The Fastest Sword [天下第一劍] (1968)

Starring Liu Ping, Chu Jing, Go Ming, Han Chiang, Liu Wai, Chiu Keung, Lee Goon-Cheung, Law Hon, Man Gau, Chuen Yuen, Gam Lee-Sang, Man Man, Tai Leung, Ling Siu, Cheung Ching-Fung

Directed by Pan Lei

Expectations: Low.


Going into The Fastest Sword I had little to no expectations. It featured no one that I recognized from a quick look at the cast list and I had never heard of director Pan Lei either. The Fastest Sword took me by surprise though, as it’s actually a very good martial drama that revolves around the classic story trope of the cursed warrior who wants nothing more than to leave his past life behind him. It surprisingly brings together nearly all the necessary elements for a fun film: great directing, quality acting & martial performance, and a well-written screenplay.
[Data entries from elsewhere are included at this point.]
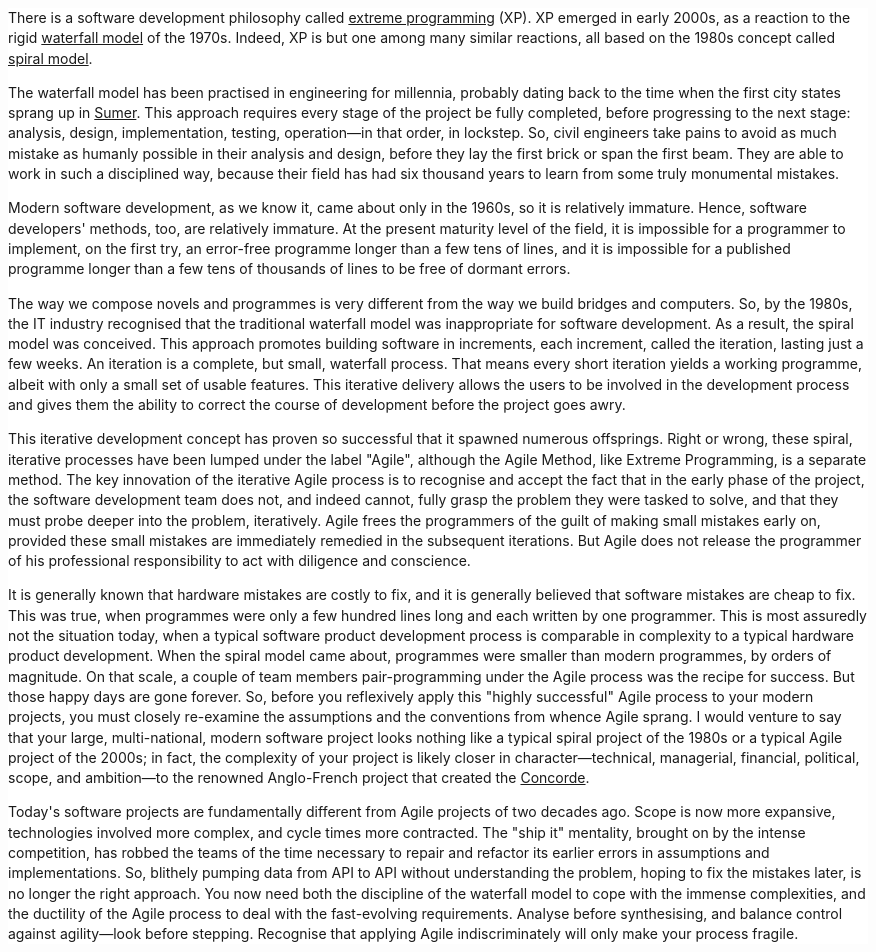 There is a software development philosophy called [extreme programming](https://en.wikipedia.org/wiki/Extreme_programming) (XP). XP emerged in early 2000s, as a reaction to the rigid [waterfall model](https://en.wikipedia.org/wiki/Waterfall_model) of the 1970s. Indeed, XP is but one among many similar reactions, all based on the 1980s concept called [spiral model](https://en.wikipedia.org/wiki/Spiral_model).

The waterfall model has been practised in engineering for millennia, probably dating back to the time when  the first city states sprang up in [Sumer](https://en.wikipedia.org/wiki/Sumer). This approach requires every stage of the project be fully completed, before progressing to the next stage: analysis, design, implementation, testing, operation—in that order, in lockstep. So, civil engineers take pains to avoid as much mistake as humanly possible in their analysis and design, before they lay the first brick or span the first beam. They are able to work in such a disciplined way, because their field has had six thousand years to learn from some truly monumental mistakes.

Modern software development, as we know it, came about only in the 1960s, so it is relatively immature. Hence, software developers' methods, too, are relatively immature. At the present maturity level of the field, it is impossible for a programmer to implement, on the first try, an error-free programme longer than a few tens of lines, and it is impossible for a published programme longer than a few tens of thousands of lines to be free of dormant errors.

The way we compose novels and programmes is very different from the way we build bridges and computers. So, by the 1980s, the IT industry recognised that the traditional waterfall model was inappropriate for software development. As a result, the spiral model was conceived. This approach promotes building software in increments, each increment, called the iteration, lasting just a few weeks. An iteration is a complete, but small, waterfall process. That means every short iteration yields a working programme, albeit with only a small set of usable features. This iterative delivery allows the users to be involved in the development process and gives them the ability to correct the course of development before the project goes awry.

This iterative development concept has proven so successful that it spawned numerous offsprings. Right or wrong, these spiral, iterative processes have been lumped under the label "Agile", although the Agile Method, like Extreme Programming, is a separate method. The key innovation of the iterative Agile process is to recognise and accept the fact that in the early phase of the project, the software development team does not, and indeed cannot, fully grasp the problem they were tasked to solve, and that they must probe deeper into the problem, iteratively. Agile frees the programmers of the guilt of making small mistakes early on, provided these small mistakes are immediately remedied in the subsequent iterations. But Agile does not release the programmer of his professional responsibility to act with diligence and conscience.

It is generally known that hardware mistakes are costly to fix, and it is generally believed that software mistakes are cheap to fix. This was true, when programmes were only a few hundred lines long and each written by one programmer. This is most assuredly not the situation today, when a typical software product development process is comparable in complexity to a typical hardware product development. When the spiral model came about, programmes were smaller than modern programmes, by orders of magnitude. On that scale, a couple of team members pair-programming under the Agile process was the recipe for success. But those happy days are gone forever. So, before you reflexively apply this "highly successful" Agile process to your modern projects, you must closely re-examine the assumptions and the conventions from whence Agile sprang. I would venture to say that your large, multi-national, modern software project looks nothing like a typical spiral project of the 1980s or a typical Agile project of the 2000s; in fact, the complexity of your project is likely closer in character—technical, managerial, financial, political, scope, and ambition—to the renowned Anglo-French project that created the [Concorde](https://en.wikipedia.org/wiki/Concorde).

Today's software projects are fundamentally different from Agile projects of two decades ago. Scope is now more expansive, technologies involved more complex, and cycle times more contracted. The "ship it" mentality, brought on by the intense competition, has robbed the teams of the time necessary to repair and refactor its earlier errors in assumptions and implementations. So, blithely pumping data from API to API without understanding the problem, hoping to fix the mistakes later, is no longer the right approach. You now need both the discipline of the waterfall model to cope with the immense complexities, and the ductility of the Agile process to deal with the fast-evolving requirements. Analyse before synthesising, and balance control against agility—look before stepping. Recognise that applying Agile indiscriminately will only make your process fragile.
The film opens with a badass swordsman from the South (Liu Ping) taking on three combatants who have come to avenge their brother’s murder. He quickly takes them out and an old man steps up and challenges the swordsman to a duel. If the old man wins, the famous Southern Sword must stay with him and train for three years. The cocky young man agrees and within the space of a few seconds he’s bested by the bearded elderly master. The film then moves into what is the first real extended master/pupil sequence I’ve seen while doing this review series, and I welcome the scene with open arms. It isn’t the training sequences martial arts fans are accustomed though (so don’t envision Challenge of the Masters), but it features some of the best moments of the film, specifically when the master tasks his student with carving a statue out of a giant rock. The master gives his student his task and then says, “I’ll be back in six months.” It’s a fantastic scene and one that eventually leads our hero to seek a new life as a mason in a small town.